On eve of political liberation, Anwar is in a forgiving mood
Terence Netto Apr 14, 08 11:59am
On the eve of his liberation from elective constraints, PKR de facto leader Anwar Ibrahim chose to ruminate on his predicament through the lens of Roman stoic philosopher Epictetus who warned that every human situation is like a vase with two handles. For instance, if you are the victim of some injustice, you can either grasp the handle of your victimisation or you can grasp the handle that looks behind the injustice to its causes and aim to remove them. “I see all my efforts since my release from prison as grasping the handle that looks to the factors behind my victimisation and the need to remove them,” he said in remarks to Malaysiakini during a pause in a hectic schedule as chairman-in-waiting of the newly formed Pakatan Rakyat, or People’s Alliance, the fledgling coalition of PKR, DAP and PAS that jointly holds 82 seats in Parliament and controls five state legislatures.

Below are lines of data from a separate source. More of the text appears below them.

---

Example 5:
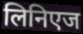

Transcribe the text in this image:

लिनिएज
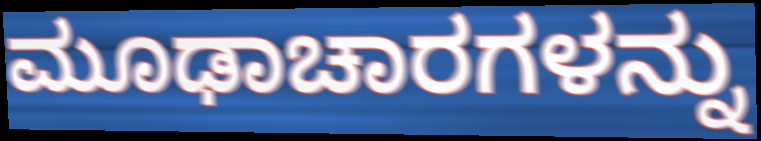
ಮೂಢಾಚಾರಗಳನ್ನು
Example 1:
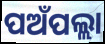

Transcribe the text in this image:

ପଅଁପଲ୍ଲା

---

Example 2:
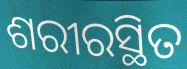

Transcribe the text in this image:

ଶରୀରସ୍ଥିତ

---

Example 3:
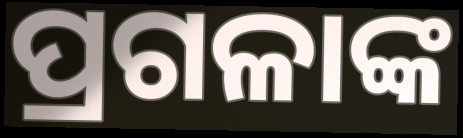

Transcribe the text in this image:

Tomorrow, the PKR leader is freed of a five-year ban that disqualified him from elective office following a conviction for corruption handed down on April 14, 1999. In opposition circles, the earlier date has come to acquire an aura of infamy, in the way perhaps June 4, 1989, the date of the Tiananmen Square massacre is to Chinese students, or similar episodes in recent history that are markers highlighting the beginning of a new epoch or new consciousness. The reformasi movement in Malaysia took its rise from Anwar’s travails in September 1998 and PKR, the political party it spawned, got its start in April 1999.
Anwar said he had no reason to pick at the scab of his recent past of six years in jail and expose the wound of his incarceration on what now increasingly seem trumped-up charges of corruption and sodomy. “While it’s true that life must be understood backward, it must be lived forward,” said Anwar, quoting the Danish philosopher Kierkegaard. “I’ve no desire to dwell on the past to fault-find or fix the blame,” he continued. “Life is too short to be small.”
As an indication of his thinking, Anwar, who last week delivered the keynote address on the centenary of the birth of Hamka (below), the renowned Indonesian Islamic scholar, cited a quotation from Hamka with which he closed his speech at Muhammadiyah University in Jakarta: “The shifting sands of time render all things impermanent. Some will rise and some will fall. As for me, just as I have come, I too shall leave this worldly life which alternates between joy and grief… and even as I fall victim to my oppressors’ wrong, whose tyranny knows no bounds drunk as they are with power, they ought to know that they too will also fade into oblivion… as for those who have vilified me and sullied my name and my honour with their boundless hate and envy … this much I can offer them: to err is human, to forgive divine…”Hamka (1908-81), who was imprisoned by Sukarno on trumped-up charges of being a traitor to the country, forgave his nemesis and moved on to become one of the leading lights in the cultural and political reform movement of the region.
Nearing the end of his period of exclusion from elective office, Anwar, in quoting this passage, has shown his magnanimity of spirit, harbouring neither ill-will nor animosity towards his detractors and adversaries.